ASSIGNMENT
Please copy out the entries below, starting at the line that contains "دعم الأعمال" and stopping after the line that contains "a detalhada contendo". Leave the pictures out of your copy.

### GIVEN RECORDS ###

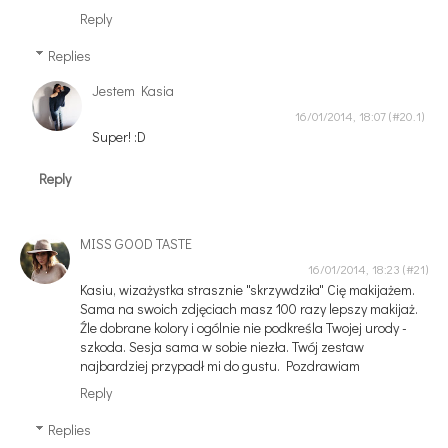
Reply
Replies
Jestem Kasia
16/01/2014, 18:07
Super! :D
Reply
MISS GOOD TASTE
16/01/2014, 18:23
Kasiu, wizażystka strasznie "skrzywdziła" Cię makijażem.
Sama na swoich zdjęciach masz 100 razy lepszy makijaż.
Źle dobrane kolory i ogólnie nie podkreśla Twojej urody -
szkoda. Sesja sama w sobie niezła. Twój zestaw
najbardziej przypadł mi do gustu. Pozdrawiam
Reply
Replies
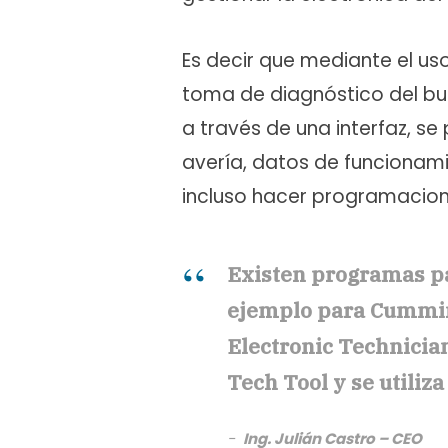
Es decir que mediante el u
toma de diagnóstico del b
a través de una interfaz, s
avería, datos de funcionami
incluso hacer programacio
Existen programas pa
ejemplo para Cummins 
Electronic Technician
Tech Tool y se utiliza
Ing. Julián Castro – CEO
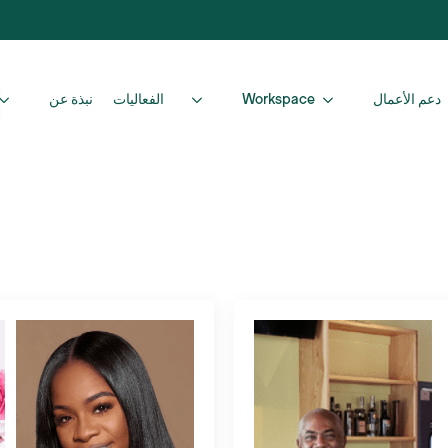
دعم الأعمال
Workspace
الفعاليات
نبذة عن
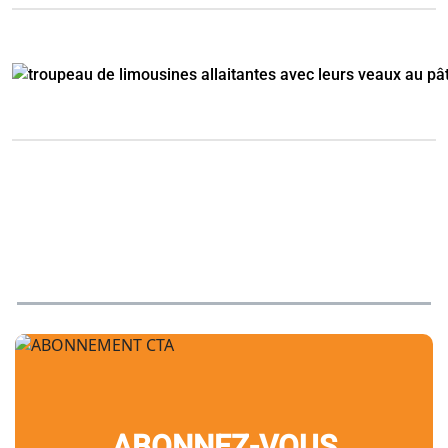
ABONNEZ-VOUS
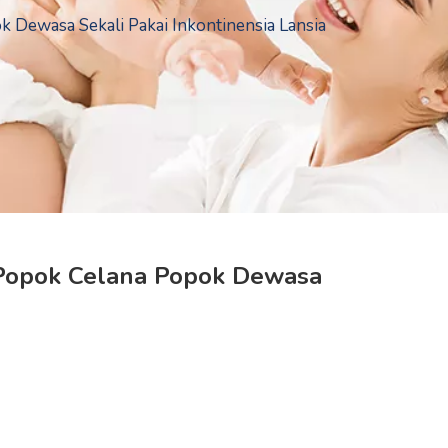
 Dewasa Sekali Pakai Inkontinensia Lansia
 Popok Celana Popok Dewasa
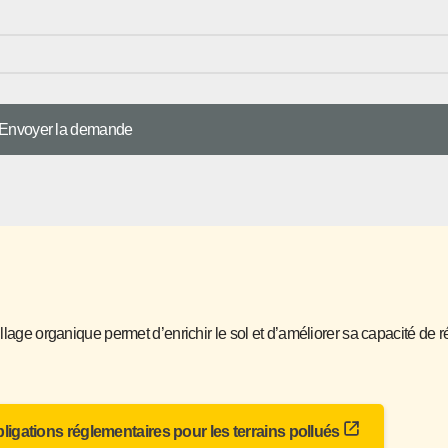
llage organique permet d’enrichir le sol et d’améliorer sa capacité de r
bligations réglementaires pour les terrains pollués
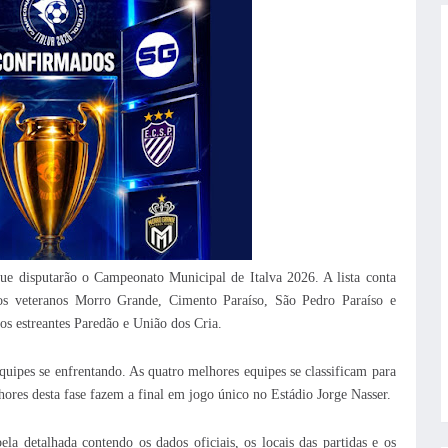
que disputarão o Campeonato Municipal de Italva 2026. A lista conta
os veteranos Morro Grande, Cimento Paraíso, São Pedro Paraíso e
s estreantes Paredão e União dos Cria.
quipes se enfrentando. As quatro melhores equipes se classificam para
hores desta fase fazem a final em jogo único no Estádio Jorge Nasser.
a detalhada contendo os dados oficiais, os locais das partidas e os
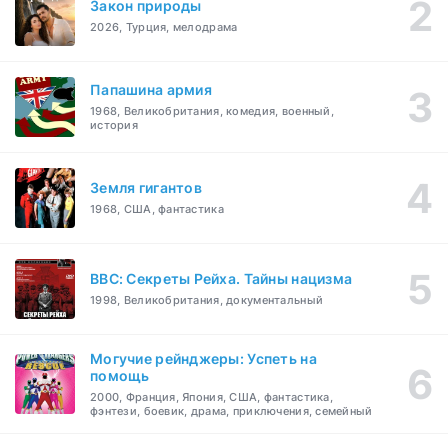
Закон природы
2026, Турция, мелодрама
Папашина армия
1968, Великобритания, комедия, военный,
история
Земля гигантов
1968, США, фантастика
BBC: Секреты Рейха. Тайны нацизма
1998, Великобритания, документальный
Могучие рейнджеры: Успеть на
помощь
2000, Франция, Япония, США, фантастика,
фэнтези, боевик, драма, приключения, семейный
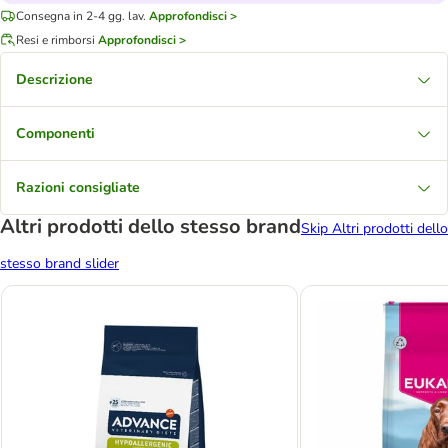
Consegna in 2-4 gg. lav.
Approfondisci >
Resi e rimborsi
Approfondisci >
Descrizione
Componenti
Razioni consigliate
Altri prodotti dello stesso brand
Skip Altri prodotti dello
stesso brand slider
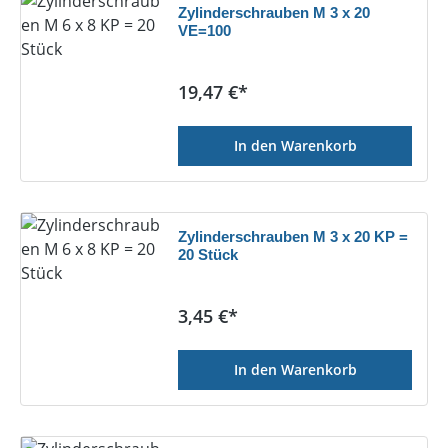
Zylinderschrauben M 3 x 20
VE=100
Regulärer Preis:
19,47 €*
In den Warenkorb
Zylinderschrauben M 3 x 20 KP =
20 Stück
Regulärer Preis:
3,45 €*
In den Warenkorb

###
### GIVEN RECORDS ###

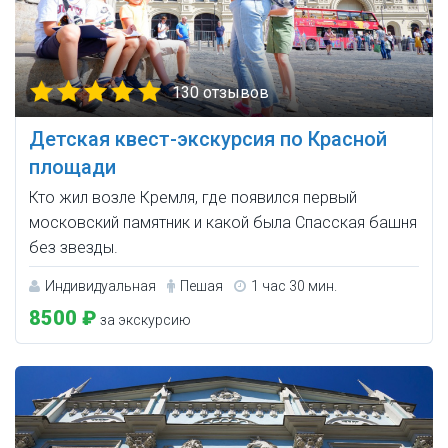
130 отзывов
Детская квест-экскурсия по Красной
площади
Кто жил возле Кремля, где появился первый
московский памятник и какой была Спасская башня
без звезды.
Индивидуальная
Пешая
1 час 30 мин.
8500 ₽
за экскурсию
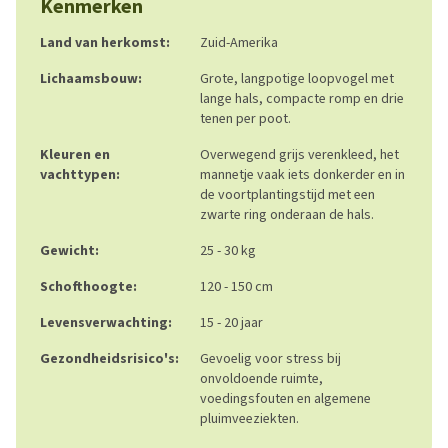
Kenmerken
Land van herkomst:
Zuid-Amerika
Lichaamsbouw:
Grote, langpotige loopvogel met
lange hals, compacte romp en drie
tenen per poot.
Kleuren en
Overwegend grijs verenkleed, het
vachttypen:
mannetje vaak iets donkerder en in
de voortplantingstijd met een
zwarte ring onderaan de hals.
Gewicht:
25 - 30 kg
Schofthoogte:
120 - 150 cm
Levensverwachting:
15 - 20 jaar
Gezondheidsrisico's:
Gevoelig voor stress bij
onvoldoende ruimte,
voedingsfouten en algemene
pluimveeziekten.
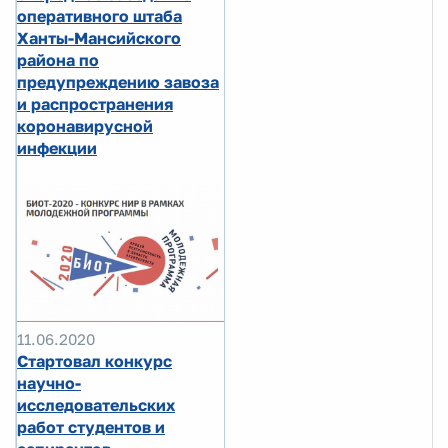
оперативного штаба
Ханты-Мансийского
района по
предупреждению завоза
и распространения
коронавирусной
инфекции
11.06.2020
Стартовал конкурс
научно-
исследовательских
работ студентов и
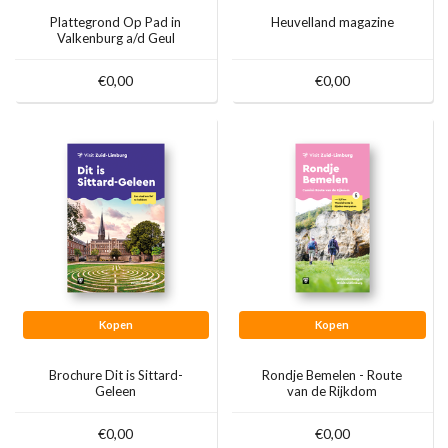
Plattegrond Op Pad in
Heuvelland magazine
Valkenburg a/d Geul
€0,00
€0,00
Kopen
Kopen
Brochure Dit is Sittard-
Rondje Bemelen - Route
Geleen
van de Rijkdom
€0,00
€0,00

###

YOUR SOLUTION
دعم الأعمال
Workspace
الفعاليات
نبذة عن
ABONNEZ-VOUS
 Dewasa Sekali Pakai Inkontinensia Lansia
 Popok Celana Popok Dewasa
llage organique permet d’enrichir le sol et d’améliorer sa capacité de r
bligations réglementaires pour les terrains pollués
que disputarão o Campeonato Municipal de Italva 2026. A lista conta
os veteranos Morro Grande, Cimento Paraíso, São Pedro Paraíso e
s estreantes Paredão e União dos Cria.
quipes se enfrentando. As quatro melhores equipes se classificam para
hores desta fase fazem a final em jogo único no Estádio Jorge Nasser.
a detalhada contendo os dados oficiais, os locais das partidas e os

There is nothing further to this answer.